> [ASSIGNMENT]:
Among the entries below, please show each line that carries the word "testis".

(Collected data)
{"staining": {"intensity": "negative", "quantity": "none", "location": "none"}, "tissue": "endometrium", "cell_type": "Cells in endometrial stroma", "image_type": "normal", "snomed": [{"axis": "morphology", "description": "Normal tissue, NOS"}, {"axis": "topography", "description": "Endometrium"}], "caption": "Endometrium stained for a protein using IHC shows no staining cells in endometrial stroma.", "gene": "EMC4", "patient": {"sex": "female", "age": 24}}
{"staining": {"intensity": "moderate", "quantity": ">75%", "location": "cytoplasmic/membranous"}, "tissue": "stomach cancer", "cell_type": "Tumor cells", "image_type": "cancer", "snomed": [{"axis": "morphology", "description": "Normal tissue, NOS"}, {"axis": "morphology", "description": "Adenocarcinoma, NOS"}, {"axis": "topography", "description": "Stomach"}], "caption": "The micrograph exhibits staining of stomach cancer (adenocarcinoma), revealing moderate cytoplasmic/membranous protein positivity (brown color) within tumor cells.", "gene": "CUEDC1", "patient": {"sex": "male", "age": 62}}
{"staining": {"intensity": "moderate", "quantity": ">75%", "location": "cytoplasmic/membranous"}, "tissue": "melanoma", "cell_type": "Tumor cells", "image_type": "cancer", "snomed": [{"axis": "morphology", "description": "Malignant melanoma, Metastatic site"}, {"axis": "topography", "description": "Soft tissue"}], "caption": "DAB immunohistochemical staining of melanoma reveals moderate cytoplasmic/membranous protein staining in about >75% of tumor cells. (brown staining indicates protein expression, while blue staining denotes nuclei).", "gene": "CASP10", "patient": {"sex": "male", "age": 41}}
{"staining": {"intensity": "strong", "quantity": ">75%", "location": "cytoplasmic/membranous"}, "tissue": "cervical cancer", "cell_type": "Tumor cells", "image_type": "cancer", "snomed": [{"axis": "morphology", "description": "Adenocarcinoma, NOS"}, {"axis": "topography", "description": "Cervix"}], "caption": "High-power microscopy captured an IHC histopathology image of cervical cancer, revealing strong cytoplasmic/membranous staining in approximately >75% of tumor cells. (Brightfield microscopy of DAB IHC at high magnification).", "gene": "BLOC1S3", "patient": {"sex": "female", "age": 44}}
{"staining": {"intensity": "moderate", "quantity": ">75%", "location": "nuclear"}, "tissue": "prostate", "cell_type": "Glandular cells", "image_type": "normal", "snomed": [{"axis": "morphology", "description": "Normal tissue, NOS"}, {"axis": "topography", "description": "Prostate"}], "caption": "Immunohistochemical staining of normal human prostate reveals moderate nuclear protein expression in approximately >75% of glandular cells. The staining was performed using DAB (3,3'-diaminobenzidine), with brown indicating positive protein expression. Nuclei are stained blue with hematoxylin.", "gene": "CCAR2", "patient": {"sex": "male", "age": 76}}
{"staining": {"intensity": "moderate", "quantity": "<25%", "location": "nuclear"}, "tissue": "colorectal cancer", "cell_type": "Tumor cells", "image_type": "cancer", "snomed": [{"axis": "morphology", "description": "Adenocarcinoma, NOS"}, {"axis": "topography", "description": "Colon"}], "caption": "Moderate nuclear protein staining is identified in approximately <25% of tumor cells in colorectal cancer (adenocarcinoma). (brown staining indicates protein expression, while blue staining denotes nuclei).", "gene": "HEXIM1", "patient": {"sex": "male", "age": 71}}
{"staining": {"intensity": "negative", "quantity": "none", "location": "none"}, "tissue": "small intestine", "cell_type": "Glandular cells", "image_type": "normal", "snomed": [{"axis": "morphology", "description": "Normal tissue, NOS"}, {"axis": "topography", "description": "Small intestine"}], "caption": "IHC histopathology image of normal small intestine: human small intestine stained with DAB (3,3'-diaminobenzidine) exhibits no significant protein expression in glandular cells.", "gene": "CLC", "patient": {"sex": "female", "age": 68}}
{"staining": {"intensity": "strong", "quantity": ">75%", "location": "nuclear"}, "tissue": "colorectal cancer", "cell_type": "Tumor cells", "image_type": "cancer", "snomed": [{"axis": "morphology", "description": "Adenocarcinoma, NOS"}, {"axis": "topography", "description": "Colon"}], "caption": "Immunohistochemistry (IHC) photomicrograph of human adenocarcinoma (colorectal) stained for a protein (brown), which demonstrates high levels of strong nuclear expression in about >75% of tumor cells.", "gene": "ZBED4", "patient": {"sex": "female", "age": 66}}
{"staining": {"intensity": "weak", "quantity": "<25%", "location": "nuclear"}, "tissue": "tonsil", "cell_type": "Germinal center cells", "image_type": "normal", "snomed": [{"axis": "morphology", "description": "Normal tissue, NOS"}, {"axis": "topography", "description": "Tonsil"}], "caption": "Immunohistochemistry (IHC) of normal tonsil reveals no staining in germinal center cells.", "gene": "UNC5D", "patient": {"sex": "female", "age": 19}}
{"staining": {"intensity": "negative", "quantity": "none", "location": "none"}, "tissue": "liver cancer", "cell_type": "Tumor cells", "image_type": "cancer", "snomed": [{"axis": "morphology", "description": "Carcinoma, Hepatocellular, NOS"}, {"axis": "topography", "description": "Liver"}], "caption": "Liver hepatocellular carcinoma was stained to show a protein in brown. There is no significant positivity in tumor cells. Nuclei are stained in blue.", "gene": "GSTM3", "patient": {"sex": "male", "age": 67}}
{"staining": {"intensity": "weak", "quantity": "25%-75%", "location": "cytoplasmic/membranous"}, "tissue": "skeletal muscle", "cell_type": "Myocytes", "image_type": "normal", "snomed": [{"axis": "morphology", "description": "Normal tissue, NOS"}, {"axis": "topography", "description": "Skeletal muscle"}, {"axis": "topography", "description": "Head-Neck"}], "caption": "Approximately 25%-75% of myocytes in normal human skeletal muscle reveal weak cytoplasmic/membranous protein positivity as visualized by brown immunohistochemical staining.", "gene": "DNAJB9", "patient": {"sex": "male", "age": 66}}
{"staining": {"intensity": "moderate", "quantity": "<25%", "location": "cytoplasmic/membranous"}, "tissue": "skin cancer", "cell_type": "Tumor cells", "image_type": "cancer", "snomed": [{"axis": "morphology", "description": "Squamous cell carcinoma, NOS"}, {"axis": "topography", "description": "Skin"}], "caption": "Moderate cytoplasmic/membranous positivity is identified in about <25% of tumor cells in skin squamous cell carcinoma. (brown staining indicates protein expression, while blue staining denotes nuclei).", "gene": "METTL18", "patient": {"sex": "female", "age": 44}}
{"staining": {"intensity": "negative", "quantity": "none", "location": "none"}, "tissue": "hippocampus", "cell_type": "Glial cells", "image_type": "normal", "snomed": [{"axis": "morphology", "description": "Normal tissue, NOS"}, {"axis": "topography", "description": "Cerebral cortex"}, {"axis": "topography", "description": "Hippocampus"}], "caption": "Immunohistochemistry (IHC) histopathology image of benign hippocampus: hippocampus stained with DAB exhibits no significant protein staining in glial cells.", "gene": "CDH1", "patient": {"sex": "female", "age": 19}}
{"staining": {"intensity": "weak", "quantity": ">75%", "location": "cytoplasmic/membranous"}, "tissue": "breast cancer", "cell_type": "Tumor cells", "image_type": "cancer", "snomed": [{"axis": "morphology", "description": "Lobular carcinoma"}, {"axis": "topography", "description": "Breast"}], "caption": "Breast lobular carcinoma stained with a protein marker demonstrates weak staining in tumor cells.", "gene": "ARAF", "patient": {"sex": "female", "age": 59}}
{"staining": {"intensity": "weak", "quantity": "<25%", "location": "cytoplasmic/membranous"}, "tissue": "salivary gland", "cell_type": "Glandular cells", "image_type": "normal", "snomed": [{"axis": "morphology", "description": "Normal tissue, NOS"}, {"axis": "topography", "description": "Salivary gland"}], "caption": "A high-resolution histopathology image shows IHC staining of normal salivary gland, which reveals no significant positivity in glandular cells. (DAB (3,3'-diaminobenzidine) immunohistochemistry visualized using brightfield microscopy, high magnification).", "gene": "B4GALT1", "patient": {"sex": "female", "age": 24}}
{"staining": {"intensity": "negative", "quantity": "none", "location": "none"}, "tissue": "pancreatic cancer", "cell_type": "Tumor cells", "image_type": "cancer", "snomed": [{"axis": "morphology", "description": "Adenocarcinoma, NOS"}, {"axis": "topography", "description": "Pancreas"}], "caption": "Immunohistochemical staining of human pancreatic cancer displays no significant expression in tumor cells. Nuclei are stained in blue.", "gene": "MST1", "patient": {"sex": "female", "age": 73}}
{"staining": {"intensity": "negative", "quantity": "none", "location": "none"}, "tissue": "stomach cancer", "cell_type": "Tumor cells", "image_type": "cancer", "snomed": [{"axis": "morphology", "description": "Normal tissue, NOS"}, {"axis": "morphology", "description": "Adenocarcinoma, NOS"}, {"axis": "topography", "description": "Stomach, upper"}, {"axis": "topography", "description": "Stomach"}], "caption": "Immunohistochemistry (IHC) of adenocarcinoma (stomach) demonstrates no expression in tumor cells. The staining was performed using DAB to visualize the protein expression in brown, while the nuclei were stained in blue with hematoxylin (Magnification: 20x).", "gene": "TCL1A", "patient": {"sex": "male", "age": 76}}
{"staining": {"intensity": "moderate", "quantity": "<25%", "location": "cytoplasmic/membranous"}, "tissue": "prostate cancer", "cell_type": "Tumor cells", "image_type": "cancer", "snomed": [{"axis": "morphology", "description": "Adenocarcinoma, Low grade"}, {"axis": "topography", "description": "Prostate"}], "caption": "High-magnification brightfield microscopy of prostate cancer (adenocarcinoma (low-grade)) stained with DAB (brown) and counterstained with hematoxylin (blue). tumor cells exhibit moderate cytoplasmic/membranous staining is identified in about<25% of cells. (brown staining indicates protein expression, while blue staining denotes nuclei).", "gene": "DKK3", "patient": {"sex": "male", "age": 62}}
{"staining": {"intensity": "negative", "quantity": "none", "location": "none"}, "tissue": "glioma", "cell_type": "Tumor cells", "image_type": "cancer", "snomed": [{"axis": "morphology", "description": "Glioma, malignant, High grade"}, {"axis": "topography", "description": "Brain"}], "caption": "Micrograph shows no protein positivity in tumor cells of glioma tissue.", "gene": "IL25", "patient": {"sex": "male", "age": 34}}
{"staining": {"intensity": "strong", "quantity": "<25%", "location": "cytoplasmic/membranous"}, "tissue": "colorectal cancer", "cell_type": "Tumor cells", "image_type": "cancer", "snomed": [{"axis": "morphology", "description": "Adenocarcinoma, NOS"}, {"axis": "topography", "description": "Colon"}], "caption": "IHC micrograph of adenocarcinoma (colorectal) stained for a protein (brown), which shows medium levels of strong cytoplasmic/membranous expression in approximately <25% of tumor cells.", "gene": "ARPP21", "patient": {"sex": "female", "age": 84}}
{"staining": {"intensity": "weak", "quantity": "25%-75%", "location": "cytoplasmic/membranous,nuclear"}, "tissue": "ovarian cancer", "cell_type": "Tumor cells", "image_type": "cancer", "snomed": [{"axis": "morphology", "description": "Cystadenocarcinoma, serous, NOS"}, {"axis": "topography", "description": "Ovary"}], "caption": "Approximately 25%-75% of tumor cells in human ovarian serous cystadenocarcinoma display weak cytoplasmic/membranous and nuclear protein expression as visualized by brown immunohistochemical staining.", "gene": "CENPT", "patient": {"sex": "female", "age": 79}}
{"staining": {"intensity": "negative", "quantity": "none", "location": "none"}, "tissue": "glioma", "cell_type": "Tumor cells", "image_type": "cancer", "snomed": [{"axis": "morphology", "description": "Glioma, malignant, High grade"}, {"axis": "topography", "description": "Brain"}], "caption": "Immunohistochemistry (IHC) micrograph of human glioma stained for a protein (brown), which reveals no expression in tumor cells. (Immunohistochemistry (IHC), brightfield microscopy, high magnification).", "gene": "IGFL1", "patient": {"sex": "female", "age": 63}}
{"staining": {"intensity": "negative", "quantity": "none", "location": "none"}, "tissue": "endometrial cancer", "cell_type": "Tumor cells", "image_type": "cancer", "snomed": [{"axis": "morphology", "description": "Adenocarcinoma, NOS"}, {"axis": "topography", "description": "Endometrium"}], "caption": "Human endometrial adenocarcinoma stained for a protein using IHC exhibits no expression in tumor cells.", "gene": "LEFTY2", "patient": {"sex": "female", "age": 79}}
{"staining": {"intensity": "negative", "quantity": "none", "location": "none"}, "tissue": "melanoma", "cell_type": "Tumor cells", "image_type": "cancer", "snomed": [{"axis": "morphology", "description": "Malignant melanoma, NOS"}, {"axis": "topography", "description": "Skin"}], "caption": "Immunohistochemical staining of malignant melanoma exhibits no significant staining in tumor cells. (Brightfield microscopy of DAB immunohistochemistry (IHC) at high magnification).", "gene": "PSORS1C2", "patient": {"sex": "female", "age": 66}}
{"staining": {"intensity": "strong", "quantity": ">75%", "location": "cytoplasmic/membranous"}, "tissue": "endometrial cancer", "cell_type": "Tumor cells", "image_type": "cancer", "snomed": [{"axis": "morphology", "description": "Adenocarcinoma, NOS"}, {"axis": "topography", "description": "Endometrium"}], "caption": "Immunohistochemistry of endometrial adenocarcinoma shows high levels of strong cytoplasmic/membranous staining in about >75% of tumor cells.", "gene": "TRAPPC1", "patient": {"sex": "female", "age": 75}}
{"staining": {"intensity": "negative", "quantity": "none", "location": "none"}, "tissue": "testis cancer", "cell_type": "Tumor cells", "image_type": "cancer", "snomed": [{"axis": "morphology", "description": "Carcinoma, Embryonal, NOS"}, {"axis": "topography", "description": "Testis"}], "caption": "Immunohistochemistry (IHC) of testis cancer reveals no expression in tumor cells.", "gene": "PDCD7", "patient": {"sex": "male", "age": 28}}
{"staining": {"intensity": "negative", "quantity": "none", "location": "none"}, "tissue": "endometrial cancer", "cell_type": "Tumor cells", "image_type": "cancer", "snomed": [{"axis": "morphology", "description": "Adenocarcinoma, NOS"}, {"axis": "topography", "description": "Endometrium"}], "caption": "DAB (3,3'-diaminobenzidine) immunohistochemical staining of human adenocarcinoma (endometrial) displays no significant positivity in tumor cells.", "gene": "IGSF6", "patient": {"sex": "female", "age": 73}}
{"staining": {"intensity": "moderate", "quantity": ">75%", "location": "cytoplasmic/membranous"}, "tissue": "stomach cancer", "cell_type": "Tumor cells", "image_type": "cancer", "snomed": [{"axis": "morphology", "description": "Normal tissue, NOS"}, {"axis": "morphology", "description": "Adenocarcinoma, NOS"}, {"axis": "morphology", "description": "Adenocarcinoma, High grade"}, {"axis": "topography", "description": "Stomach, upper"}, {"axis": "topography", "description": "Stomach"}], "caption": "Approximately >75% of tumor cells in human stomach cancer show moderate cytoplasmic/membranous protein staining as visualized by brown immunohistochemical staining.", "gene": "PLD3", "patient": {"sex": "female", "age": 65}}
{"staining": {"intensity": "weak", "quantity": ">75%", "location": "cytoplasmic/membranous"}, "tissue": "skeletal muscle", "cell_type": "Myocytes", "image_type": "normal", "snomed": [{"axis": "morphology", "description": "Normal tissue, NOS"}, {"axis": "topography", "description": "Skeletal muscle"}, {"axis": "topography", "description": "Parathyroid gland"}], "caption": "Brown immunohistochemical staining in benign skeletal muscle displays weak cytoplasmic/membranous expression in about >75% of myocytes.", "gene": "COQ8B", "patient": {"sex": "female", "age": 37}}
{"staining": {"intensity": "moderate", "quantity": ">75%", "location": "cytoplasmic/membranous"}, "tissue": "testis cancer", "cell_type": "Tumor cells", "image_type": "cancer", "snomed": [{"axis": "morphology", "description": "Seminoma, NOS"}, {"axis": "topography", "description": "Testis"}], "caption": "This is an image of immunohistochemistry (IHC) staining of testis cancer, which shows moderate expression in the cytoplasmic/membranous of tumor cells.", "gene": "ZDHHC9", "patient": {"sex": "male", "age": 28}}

> [RESULT FOR THIS EXERCISE]:
{"staining": {"intensity": "negative", "quantity": "none", "location": "none"}, "tissue": "testis cancer", "cell_type": "Tumor cells", "image_type": "cancer", "snomed": [{"axis": "morphology", "description": "Carcinoma, Embryonal, NOS"}, {"axis": "topography", "description": "Testis"}], "caption": "Immunohistochemistry (IHC) of testis cancer reveals no expression in tumor cells.", "gene": "PDCD7", "patient": {"sex": "male", "age": 28}}
{"staining": {"intensity": "moderate", "quantity": ">75%", "location": "cytoplasmic/membranous"}, "tissue": "testis cancer", "cell_type": "Tumor cells", "image_type": "cancer", "snomed": [{"axis": "morphology", "description": "Seminoma, NOS"}, {"axis": "topography", "description": "Testis"}], "caption": "This is an image of immunohistochemistry (IHC) staining of testis cancer, which shows moderate expression in the cytoplasmic/membranous of tumor cells.", "gene": "ZDHHC9", "patient": {"sex": "male", "age": 28}}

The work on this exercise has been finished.